» TASK GOAL
Can you repeat, word for word, each line of text in all of the items below?

━━━ LISTED RECORDS ━━━

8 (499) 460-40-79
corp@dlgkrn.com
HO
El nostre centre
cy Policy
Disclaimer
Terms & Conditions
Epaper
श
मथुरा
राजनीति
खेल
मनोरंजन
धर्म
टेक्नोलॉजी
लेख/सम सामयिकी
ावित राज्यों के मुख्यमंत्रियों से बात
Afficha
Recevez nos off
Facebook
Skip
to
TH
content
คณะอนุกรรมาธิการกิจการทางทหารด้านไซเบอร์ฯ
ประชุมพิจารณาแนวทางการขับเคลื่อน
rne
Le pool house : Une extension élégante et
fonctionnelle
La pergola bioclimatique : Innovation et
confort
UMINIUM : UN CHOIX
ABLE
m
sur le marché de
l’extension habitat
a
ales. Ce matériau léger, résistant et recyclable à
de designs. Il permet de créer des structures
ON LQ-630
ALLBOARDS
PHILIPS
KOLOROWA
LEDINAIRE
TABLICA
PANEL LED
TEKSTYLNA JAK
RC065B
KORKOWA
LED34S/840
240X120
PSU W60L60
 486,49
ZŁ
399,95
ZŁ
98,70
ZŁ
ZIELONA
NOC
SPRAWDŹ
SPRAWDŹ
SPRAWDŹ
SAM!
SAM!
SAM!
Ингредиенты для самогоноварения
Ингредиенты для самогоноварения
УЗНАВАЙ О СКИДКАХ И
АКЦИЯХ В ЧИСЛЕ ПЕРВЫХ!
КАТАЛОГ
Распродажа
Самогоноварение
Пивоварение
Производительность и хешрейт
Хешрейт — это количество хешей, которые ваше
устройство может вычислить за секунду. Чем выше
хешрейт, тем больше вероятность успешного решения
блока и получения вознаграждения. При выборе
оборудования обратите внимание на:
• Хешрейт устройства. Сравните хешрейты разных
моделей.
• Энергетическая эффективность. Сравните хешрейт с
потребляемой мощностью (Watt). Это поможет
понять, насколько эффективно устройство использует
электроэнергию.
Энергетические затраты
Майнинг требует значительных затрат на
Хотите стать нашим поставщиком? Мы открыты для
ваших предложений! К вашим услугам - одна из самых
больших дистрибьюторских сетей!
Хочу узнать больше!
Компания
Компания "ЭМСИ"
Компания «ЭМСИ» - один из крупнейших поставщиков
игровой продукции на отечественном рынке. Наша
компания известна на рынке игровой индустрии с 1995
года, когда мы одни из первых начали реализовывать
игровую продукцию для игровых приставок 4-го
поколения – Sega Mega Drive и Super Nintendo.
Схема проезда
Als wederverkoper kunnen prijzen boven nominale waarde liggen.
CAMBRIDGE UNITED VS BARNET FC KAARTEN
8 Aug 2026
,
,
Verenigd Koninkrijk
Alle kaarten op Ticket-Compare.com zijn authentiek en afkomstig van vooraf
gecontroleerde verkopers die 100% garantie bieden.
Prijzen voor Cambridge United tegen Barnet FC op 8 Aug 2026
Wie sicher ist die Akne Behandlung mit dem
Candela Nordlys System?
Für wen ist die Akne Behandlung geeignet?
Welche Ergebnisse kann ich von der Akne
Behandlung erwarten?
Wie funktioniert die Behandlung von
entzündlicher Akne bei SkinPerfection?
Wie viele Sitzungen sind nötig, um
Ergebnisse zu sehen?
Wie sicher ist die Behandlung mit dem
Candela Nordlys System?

━━━

» ANSWER TO THIS TASK
8 (499) 460-40-79
corp@dlgkrn.com
HO
El nostre centre
cy Policy
Disclaimer
Terms & Conditions
Epaper
श
मथुरा
राजनीति
खेल
मनोरंजन
धर्म
टेक्नोलॉजी
लेख/सम सामयिकी
ावित राज्यों के मुख्यमंत्रियों से बात
Afficha
Recevez nos off
Facebook
Skip
to
TH
content
คณะอนุกรรมาธิการกิจการทางทหารด้านไซเบอร์ฯ
ประชุมพิจารณาแนวทางการขับเคลื่อน
rne
Le pool house : Une extension élégante et
fonctionnelle
La pergola bioclimatique : Innovation et
confort
UMINIUM : UN CHOIX
ABLE
m
sur le marché de
l’extension habitat
a
ales. Ce matériau léger, résistant et recyclable à
de designs. Il permet de créer des structures
ON LQ-630
ALLBOARDS
PHILIPS
KOLOROWA
LEDINAIRE
TABLICA
PANEL LED
TEKSTYLNA JAK
RC065B
KORKOWA
LED34S/840
240X120
PSU W60L60
 486,49
ZŁ
399,95
ZŁ
98,70
ZŁ
ZIELONA
NOC
SPRAWDŹ
SPRAWDŹ
SPRAWDŹ
SAM!
SAM!
SAM!
Ингредиенты для самогоноварения
Ингредиенты для самогоноварения
УЗНАВАЙ О СКИДКАХ И
АКЦИЯХ В ЧИСЛЕ ПЕРВЫХ!
КАТАЛОГ
Распродажа
Самогоноварение
Пивоварение
Производительность и хешрейт
Хешрейт — это количество хешей, которые ваше
устройство может вычислить за секунду. Чем выше
хешрейт, тем больше вероятность успешного решения
блока и получения вознаграждения. При выборе
оборудования обратите внимание на:
• Хешрейт устройства. Сравните хешрейты разных
моделей.
• Энергетическая эффективность. Сравните хешрейт с
потребляемой мощностью (Watt). Это поможет
понять, насколько эффективно устройство использует
электроэнергию.
Энергетические затраты
Майнинг требует значительных затрат на
Хотите стать нашим поставщиком? Мы открыты для
ваших предложений! К вашим услугам - одна из самых
больших дистрибьюторских сетей!
Хочу узнать больше!
Компания
Компания "ЭМСИ"
Компания «ЭМСИ» - один из крупнейших поставщиков
игровой продукции на отечественном рынке. Наша
компания известна на рынке игровой индустрии с 1995
года, когда мы одни из первых начали реализовывать
игровую продукцию для игровых приставок 4-го
поколения – Sega Mega Drive и Super Nintendo.
Схема проезда
Als wederverkoper kunnen prijzen boven nominale waarde liggen.
CAMBRIDGE UNITED VS BARNET FC KAARTEN
8 Aug 2026
,
,
Verenigd Koninkrijk
Alle kaarten op Ticket-Compare.com zijn authentiek en afkomstig van vooraf
gecontroleerde verkopers die 100% garantie bieden.
Prijzen voor Cambridge United tegen Barnet FC op 8 Aug 2026
Wie sicher ist die Akne Behandlung mit dem
Candela Nordlys System?
Für wen ist die Akne Behandlung geeignet?
Welche Ergebnisse kann ich von der Akne
Behandlung erwarten?
Wie funktioniert die Behandlung von
entzündlicher Akne bei SkinPerfection?
Wie viele Sitzungen sind nötig, um
Ergebnisse zu sehen?
Wie sicher ist die Behandlung mit dem
Candela Nordlys System?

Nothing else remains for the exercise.